[Start of Attachment]
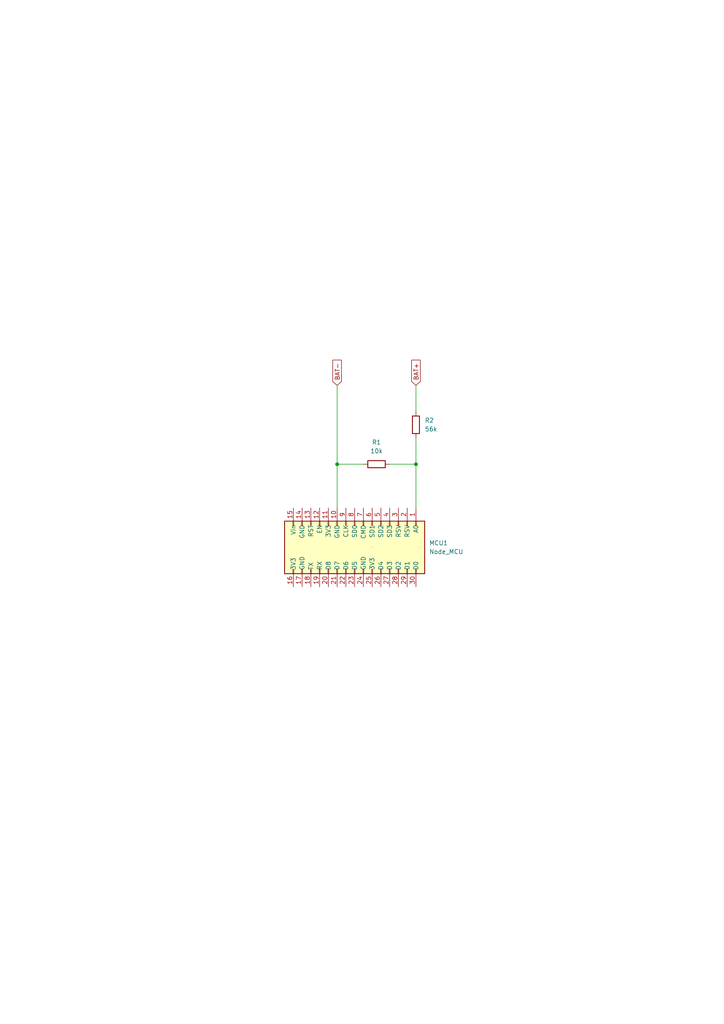
<source format=kicad_sch>
(kicad_sch (version 20230121) (generator eeschema)

  (uuid 48d291fd-c4bd-4ce5-94c5-7fd7d30f5b38)

  (paper "A4" portrait)

  (title_block
    (title "Battery Debugger")
    (date "12/2024")
    (rev "V1")
  )

  

  (junction (at 97.79 134.62) (diameter 0) (color 0 0 0 0)
    (uuid 07781ff0-0979-4b13-a8e2-f12153f1ca38)
  )
  (junction (at 120.65 134.62) (diameter 0) (color 0 0 0 0)
    (uuid 481d0a0d-1925-4883-98a5-bc7d26fef965)
  )

  (wire (pts (xy 113.03 134.62) (xy 120.65 134.62))
    (stroke (width 0) (type default))
    (uuid 2794ab7d-3da3-488b-b8fe-96b8b9c6dc7a)
  )
  (wire (pts (xy 105.41 134.62) (xy 97.79 134.62))
    (stroke (width 0) (type default))
    (uuid a611a58c-e7c8-4604-84b9-e5d07a5bafe3)
  )
  (wire (pts (xy 97.79 134.62) (xy 97.79 147.32))
    (stroke (width 0) (type default))
    (uuid b6f18499-8690-4090-b28d-008e484ff86d)
  )
  (wire (pts (xy 97.79 111.76) (xy 97.79 134.62))
    (stroke (width 0) (type default))
    (uuid ba0b55bd-09c1-4d40-86d7-dacc21442b81)
  )
  (wire (pts (xy 120.65 127) (xy 120.65 134.62))
    (stroke (width 0) (type default))
    (uuid bde4a077-6591-48a9-8778-4a41ac417ef1)
  )
  (wire (pts (xy 120.65 134.62) (xy 120.65 147.32))
    (stroke (width 0) (type default))
    (uuid e0dbe26b-1563-4dc1-8f9d-f0cef3f963c6)
  )
  (wire (pts (xy 120.65 111.76) (xy 120.65 119.38))
    (stroke (width 0) (type default))
    (uuid e3c9b34c-a9a2-4556-a994-b558168c46bd)
  )

  (global_label "BAT-" (shape input) (at 97.79 111.76 90) (fields_autoplaced)
    (effects (font (size 1.27 1.27)) (justify left))
    (uuid 6a4920de-6c69-47c4-a2e8-18cab4553cf7)
    (property "Intersheetrefs" "${INTERSHEET_REFS}" (at 97.79 103.8762 90)
      (effects (font (size 1.27 1.27)) (justify left) hide)
    )
  )
  (global_label "BAT+" (shape input) (at 120.65 111.76 90) (fields_autoplaced)
    (effects (font (size 1.27 1.27)) (justify left))
    (uuid d4d453df-b82c-4896-9665-95ead5af4812)
    (property "Intersheetrefs" "${INTERSHEET_REFS}" (at 120.65 103.8762 90)
      (effects (font (size 1.27 1.27)) (justify left) hide)
    )
  )

  (symbol (lib_id "Device:R") (at 109.22 134.62 90) (unit 1)
    (in_bom yes) (on_board yes) (dnp no) (fields_autoplaced)
    (uuid 0575447d-5f19-4927-a0a9-1ee816ce6541)
    (property "Reference" "R1" (at 109.22 128.27 90)
      (effects (font (size 1.27 1.27)))
    )
    (property "Value" "10k" (at 109.22 130.81 90)
      (effects (font (size 1.27 1.27)))
    )
    (property "Footprint" "" (at 109.22 136.398 90)
      (effects (font (size 1.27 1.27)) hide)
    )
    (property "Datasheet" "~" (at 109.22 134.62 0)
      (effects (font (size 1.27 1.27)) hide)
    )
    (pin "1" (uuid 6777ca57-6230-4a92-a3af-186601dae3d3))
    (pin "2" (uuid 8acf9588-4cda-4f36-b267-a75cf3c22135))
    (instances
      (project "circuit"
        (path "/48d291fd-c4bd-4ce5-94c5-7fd7d30f5b38"
          (reference "R1") (unit 1)
        )
      )
    )
  )

  (symbol (lib_id "Device:R") (at 120.65 123.19 180) (unit 1)
    (in_bom yes) (on_board yes) (dnp no) (fields_autoplaced)
    (uuid 23536d2b-4f14-495e-ae18-230d01827e2c)
    (property "Reference" "R2" (at 123.19 121.92 0)
      (effects (font (size 1.27 1.27)) (justify right))
    )
    (property "Value" "56k" (at 123.19 124.46 0)
      (effects (font (size 1.27 1.27)) (justify right))
    )
    (property "Footprint" "" (at 122.428 123.19 90)
      (effects (font (size 1.27 1.27)) hide)
    )
    (property "Datasheet" "~" (at 120.65 123.19 0)
      (effects (font (size 1.27 1.27)) hide)
    )
    (pin "1" (uuid 5433d20c-f000-4bca-a6d1-146db2961c77))
    (pin "2" (uuid 0f74ebbe-d4d2-4c8c-8f39-0bafc9547884))
    (instances
      (project "circuit"
        (path "/48d291fd-c4bd-4ce5-94c5-7fd7d30f5b38"
          (reference "R2") (unit 1)
        )
      )
    )
  )

  (symbol (lib_id "Custom_Symbols:Node_MCU") (at 101.6 158.75 270) (unit 1)
    (in_bom yes) (on_board yes) (dnp no) (fields_autoplaced)
    (uuid d17d5044-765d-4a61-832f-3e211e3b48e6)
    (property "Reference" "MCU1" (at 124.46 157.48 90)
      (effects (font (size 1.27 1.27)) (justify left))
    )
    (property "Value" "Node_MCU" (at 124.46 160.02 90)
      (effects (font (size 1.27 1.27)) (justify left))
    )
    (property "Footprint" "Custom_Footprints:Node_MCU" (at 99.06 158.75 0)
      (effects (font (size 1.27 1.27)) hide)
    )
    (property "Datasheet" "" (at 99.06 158.75 0)
      (effects (font (size 1.27 1.27)) hide)
    )
    (pin "14" (uuid 2bc264b1-3557-426d-8ec2-34e4053c1d24))
    (pin "12" (uuid 2149fe08-e039-4933-8930-d8210983d2da))
    (pin "17" (uuid 0ee90d77-6ed7-4877-8e5a-c27204716092))
    (pin "6" (uuid c63da953-1d1a-4c42-ac9a-a5be225d8fda))
    (pin "23" (uuid f1df52b5-846b-4e86-bdf2-a1e18ea9d5ac))
    (pin "15" (uuid 97bc8380-7e38-41c7-bcd6-4305786e58c5))
    (pin "24" (uuid cb392fb4-2f3b-4d9e-9fcf-3767cfc9c475))
    (pin "9" (uuid cd800f1e-b1ca-4e8a-90d8-5d9f0c0f0a23))
    (pin "11" (uuid 89b652d6-27ee-48be-8d3d-bc4d4cf5fc54))
    (pin "16" (uuid a514ecc5-aba6-4202-882c-19c9a98748cf))
    (pin "7" (uuid 9bf9a39a-b347-40ce-b9e7-5694164ba4b7))
    (pin "10" (uuid 40030fbe-ffdc-42f0-ba57-bba766f9fee1))
    (pin "18" (uuid 63951d49-df26-4a8b-b346-451c027a3b76))
    (pin "19" (uuid 6084c265-9435-4f65-8ff0-62c02d11b790))
    (pin "21" (uuid b9d34dd8-0cc5-4142-9bef-b9ba2af7477a))
    (pin "27" (uuid 7c97c740-c11c-432c-be87-772caf068f53))
    (pin "25" (uuid 0c4f9dbe-ad91-435d-97bf-d5e6370b4039))
    (pin "4" (uuid 4882d3df-0e12-4be4-bab8-52148f922860))
    (pin "30" (uuid 2cde1f04-f3fd-4cd7-ae5e-fe9ea7133037))
    (pin "22" (uuid 5eaf58ad-a272-4e72-be0f-7349f7cfb877))
    (pin "26" (uuid 56df808e-d9e9-4b6a-a686-5bd905a32872))
    (pin "8" (uuid 0d6cdabb-f894-4c8a-8282-2885596b91ab))
    (pin "28" (uuid ef7da229-6f02-40b5-b47c-94183995e820))
    (pin "13" (uuid b147e314-cbc4-4f74-b387-0807afd24610))
    (pin "2" (uuid b51ff7c5-6c9f-46eb-8061-ae2c51b9c8db))
    (pin "20" (uuid 432cb924-7415-4268-b7f7-6a69587ee46d))
    (pin "3" (uuid 89f4fa1c-1a96-4883-9744-5ca8bc4732ba))
    (pin "5" (uuid 3453b5cb-d09a-40fc-a3ab-164a77473ac4))
    (pin "1" (uuid 5ee3608d-a29f-42ab-97dc-ae3a16e151ce))
    (pin "29" (uuid dc6dd5f4-fd78-4cf5-9973-861614311403))
    (instances
      (project "circuit"
        (path "/48d291fd-c4bd-4ce5-94c5-7fd7d30f5b38"
          (reference "MCU1") (unit 1)
        )
      )
    )
  )

  (sheet_instances
    (path "/" (page "1"))
  )
)

</source>
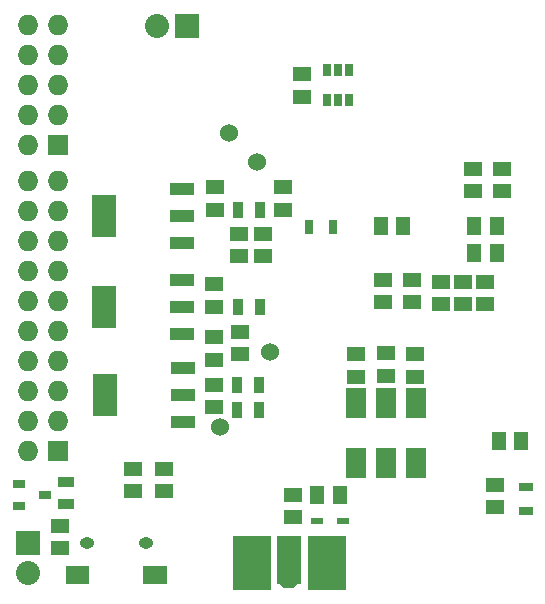
<source format=gbs>
%FSLAX34Y34*%
G04 Gerber Fmt 3.4, Leading zero omitted, Abs format*
G04 (created by PCBNEW (2014-06-12 BZR 4942)-product) date Wed 18 Jun 2014 12:24:07 AM PDT*
%MOIN*%
G01*
G70*
G90*
G04 APERTURE LIST*
%ADD10C,0.003937*%
%ADD11C,0.060000*%
%ADD12R,0.059000X0.051200*%
%ADD13R,0.051200X0.059000*%
%ADD14O,0.049213X0.037402*%
%ADD15R,0.039400X0.023600*%
%ADD16R,0.035000X0.055000*%
%ADD17R,0.055000X0.035000*%
%ADD18R,0.068000X0.068000*%
%ADD19O,0.068000X0.068000*%
%ADD20R,0.130000X0.180000*%
%ADD21R,0.078700X0.160300*%
%ADD22R,0.080000X0.080000*%
%ADD23O,0.080000X0.080000*%
%ADD24R,0.039400X0.031500*%
%ADD25R,0.031500X0.047200*%
%ADD26R,0.047200X0.031500*%
%ADD27R,0.065000X0.100000*%
%ADD28R,0.080000X0.144000*%
%ADD29R,0.080000X0.040000*%
%ADD30R,0.027600X0.039400*%
G04 APERTURE END LIST*
G54D10*
G54D11*
X56318Y-27933D03*
G54D12*
X53425Y-29310D03*
X53425Y-30060D03*
X56929Y-21475D03*
X56929Y-22225D03*
X54448Y-29310D03*
X54448Y-30060D03*
X57755Y-21475D03*
X57755Y-22225D03*
X56102Y-27264D03*
X56102Y-26514D03*
X56141Y-20689D03*
X56141Y-19939D03*
X65708Y-20060D03*
X65708Y-19310D03*
G54D13*
X61672Y-21220D03*
X62422Y-21220D03*
G54D12*
X64736Y-20063D03*
X64736Y-19313D03*
X58425Y-20689D03*
X58425Y-19939D03*
G54D13*
X65532Y-22125D03*
X64782Y-22125D03*
X65532Y-21220D03*
X64782Y-21220D03*
G54D12*
X62716Y-23760D03*
X62716Y-23010D03*
X61732Y-23760D03*
X61732Y-23010D03*
X61850Y-26221D03*
X61850Y-25471D03*
X60826Y-26241D03*
X60826Y-25491D03*
X62814Y-26241D03*
X62814Y-25491D03*
X56102Y-24939D03*
X56102Y-25689D03*
X56968Y-24743D03*
X56968Y-25493D03*
G54D13*
X66349Y-28405D03*
X65599Y-28405D03*
G54D12*
X63661Y-23839D03*
X63661Y-23089D03*
X65472Y-29841D03*
X65472Y-30591D03*
G54D13*
X60296Y-30196D03*
X59546Y-30196D03*
G54D12*
X56102Y-23918D03*
X56102Y-23168D03*
X64409Y-23839D03*
X64409Y-23089D03*
X58740Y-30176D03*
X58740Y-30926D03*
X65157Y-23839D03*
X65157Y-23089D03*
X59055Y-16910D03*
X59055Y-16160D03*
X50984Y-31219D03*
X50984Y-31969D03*
G54D14*
X51870Y-31791D03*
X53838Y-31791D03*
G54D10*
G36*
X51948Y-32549D02*
X51948Y-33159D01*
X51161Y-33159D01*
X51161Y-32549D01*
X51948Y-32549D01*
X51948Y-32549D01*
G37*
G36*
X54547Y-32549D02*
X54547Y-33159D01*
X53759Y-33159D01*
X53759Y-32549D01*
X54547Y-32549D01*
X54547Y-32549D01*
G37*
G54D15*
X60393Y-31062D03*
X59527Y-31062D03*
G54D16*
X56869Y-26535D03*
X57619Y-26535D03*
X56869Y-27362D03*
X57619Y-27362D03*
X56908Y-20688D03*
X57658Y-20688D03*
X56908Y-23937D03*
X57658Y-23937D03*
G54D17*
X51181Y-29743D03*
X51181Y-30493D03*
G54D11*
X56614Y-18110D03*
G54D18*
X50893Y-18535D03*
G54D19*
X49893Y-18535D03*
X50893Y-17535D03*
X49893Y-17535D03*
X50893Y-16535D03*
X49893Y-16535D03*
X50893Y-15535D03*
X49893Y-15535D03*
X50893Y-14535D03*
X49893Y-14535D03*
G54D11*
X57992Y-25433D03*
G54D20*
X57376Y-32444D03*
G54D10*
G36*
X58197Y-33107D02*
X58984Y-33107D01*
X58748Y-33304D01*
X58433Y-33304D01*
X58197Y-33107D01*
X58197Y-33107D01*
G37*
G54D20*
X59868Y-32444D03*
G54D21*
X58622Y-32344D03*
G54D20*
X57376Y-32444D03*
X59868Y-32444D03*
G54D22*
X49901Y-31783D03*
G54D23*
X49901Y-32783D03*
G54D24*
X50472Y-30196D03*
X49606Y-29821D03*
X49606Y-30571D03*
G54D25*
X59291Y-21269D03*
X60079Y-21269D03*
G54D26*
X66496Y-30708D03*
X66496Y-29920D03*
G54D11*
X57559Y-19094D03*
G54D27*
X62834Y-29125D03*
X61834Y-29125D03*
X60834Y-29125D03*
X60834Y-27125D03*
X61834Y-27125D03*
X62834Y-27125D03*
G54D28*
X52479Y-26850D03*
G54D29*
X55079Y-26850D03*
X55079Y-27750D03*
X55079Y-25950D03*
G54D28*
X52440Y-20905D03*
G54D29*
X55040Y-20905D03*
X55040Y-21805D03*
X55040Y-20005D03*
G54D28*
X52440Y-23937D03*
G54D29*
X55040Y-23937D03*
X55040Y-24837D03*
X55040Y-23037D03*
G54D30*
X59861Y-17035D03*
X60236Y-17035D03*
X60611Y-17035D03*
X60611Y-16035D03*
X60236Y-16035D03*
X59861Y-16035D03*
G54D22*
X55224Y-14566D03*
G54D23*
X54224Y-14566D03*
G54D18*
X50893Y-28712D03*
G54D19*
X49893Y-28712D03*
X50893Y-27712D03*
X49893Y-27712D03*
X50893Y-26712D03*
X49893Y-26712D03*
X50893Y-25712D03*
X49893Y-25712D03*
X50893Y-24712D03*
X49893Y-24712D03*
X50893Y-23712D03*
X49893Y-23712D03*
X50893Y-22712D03*
X49893Y-22712D03*
X50893Y-21712D03*
X49893Y-21712D03*
X50893Y-20712D03*
X49893Y-20712D03*
X50893Y-19712D03*
X49893Y-19712D03*
M02*

</source>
[End of Attachment]
EXERCISE AIM → Throughout the data above, count the lines where the word "color" occurs, and report that figure alone.

RESPONSE → 2